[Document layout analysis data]
-------------------------

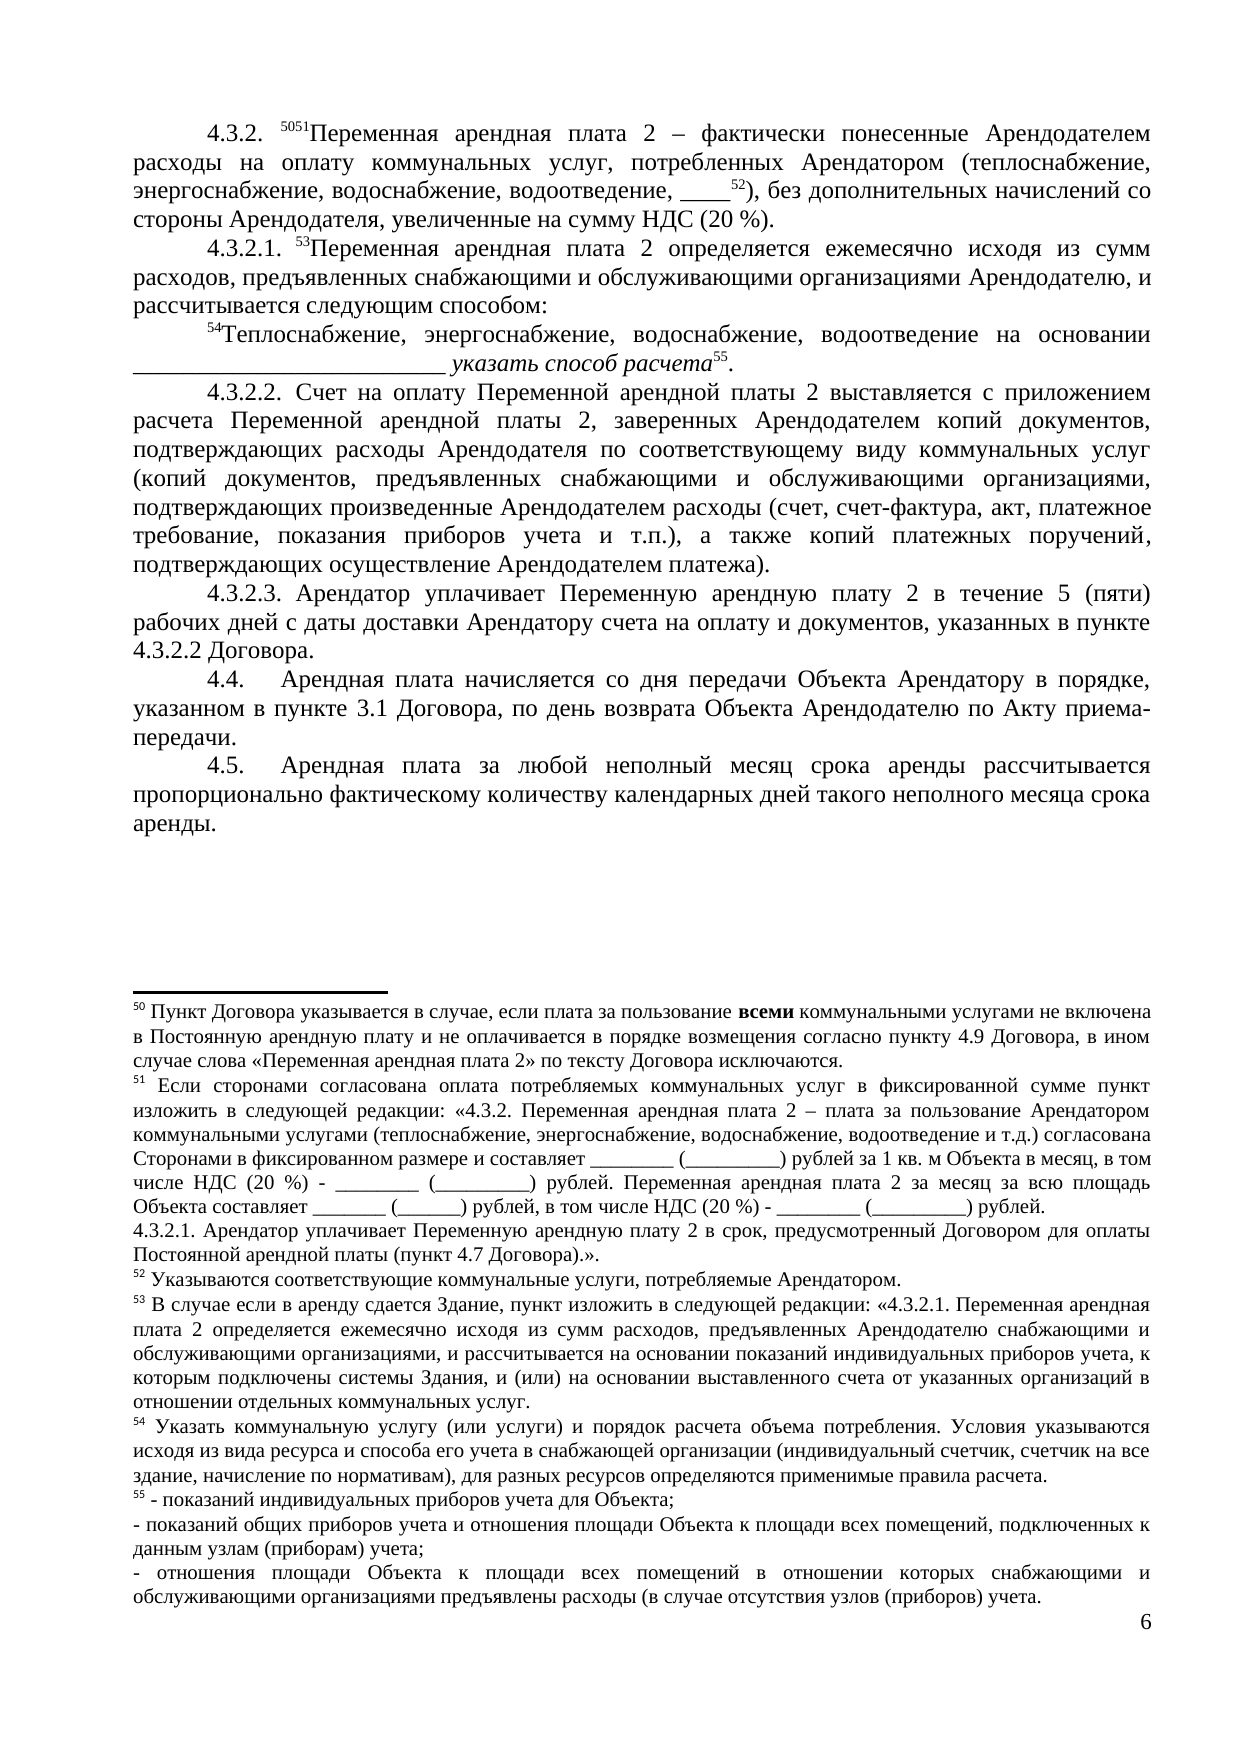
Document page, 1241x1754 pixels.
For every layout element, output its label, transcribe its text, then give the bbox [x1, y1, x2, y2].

list Арендная плата за любой неполный месяц срока аренды рассчитывается пропорционально фактическому количеству календарных дней такого неполного месяца срока аренды. [133, 751, 1152, 837]
list Арендная плата начисляется со дня передачи Объекта Арендатору в порядке, указанном в пункте 3.1 Договора, по день возврата Объекта Арендодателю по Акту приема-передачи. [133, 664, 1152, 751]
list Переменная арендная плата 2 – фактически понесенные Арендодателем расходы на оплату коммунальных услуг, потребленных Арендатором (теплоснабжение, энергоснабжение, водоснабжение, водоотведение, ____), без дополнительных начислений со стороны Арендодателя, увеличенные на сумму НДС (20 %). [133, 118, 1152, 233]
list Арендатор уплачивает Переменную арендную плату 2 в течение 5 (пяти) рабочих дней с даты доставки Арендатору счета на оплату и документов, указанных в пункте 4.3.2.2 Договора. [133, 578, 1152, 664]
list Счет на оплату Переменной арендной платы 2 выставляется с приложением расчета Переменной арендной платы 2, заверенных Арендодателем копий документов, подтверждающих расходы Арендодателя по соответствующему виду коммунальных услуг (копий документов, предъявленных снабжающими и обслуживающими организациями, подтверждающих произведенные Арендодателем расходы (счет, счет-фактура, акт, платежное требование, показания приборов учета и т.п.), а также копий платежных поручений, подтверждающих осуществление Арендодателем платежа). [133, 377, 1152, 578]
list Переменная арендная плата 2 определяется ежемесячно исходя из сумм расходов, предъявленных снабжающими и обслуживающими организациями Арендодателю, и рассчитывается следующим способом: [133, 233, 1152, 319]
list Теплоснабжение, энергоснабжение, водоснабжение, водоотведение на основании _________________________ указать способ расчета. [133, 319, 1152, 377]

-------------------------

■ Exercise prompt: Which lines above contain the word "Договора"? Show each of them.

■ Reply to the task:
list Арендная плата начисляется со дня передачи Объекта Арендатору в порядке, указанном в пункте 3.1 Договора, по день возврата Объекта Арендодателю по Акту приема-передачи. [133, 664, 1152, 751]
list Арендатор уплачивает Переменную арендную плату 2 в течение 5 (пяти) рабочих дней с даты доставки Арендатору счета на оплату и документов, указанных в пункте 4.3.2.2 Договора. [133, 578, 1152, 664]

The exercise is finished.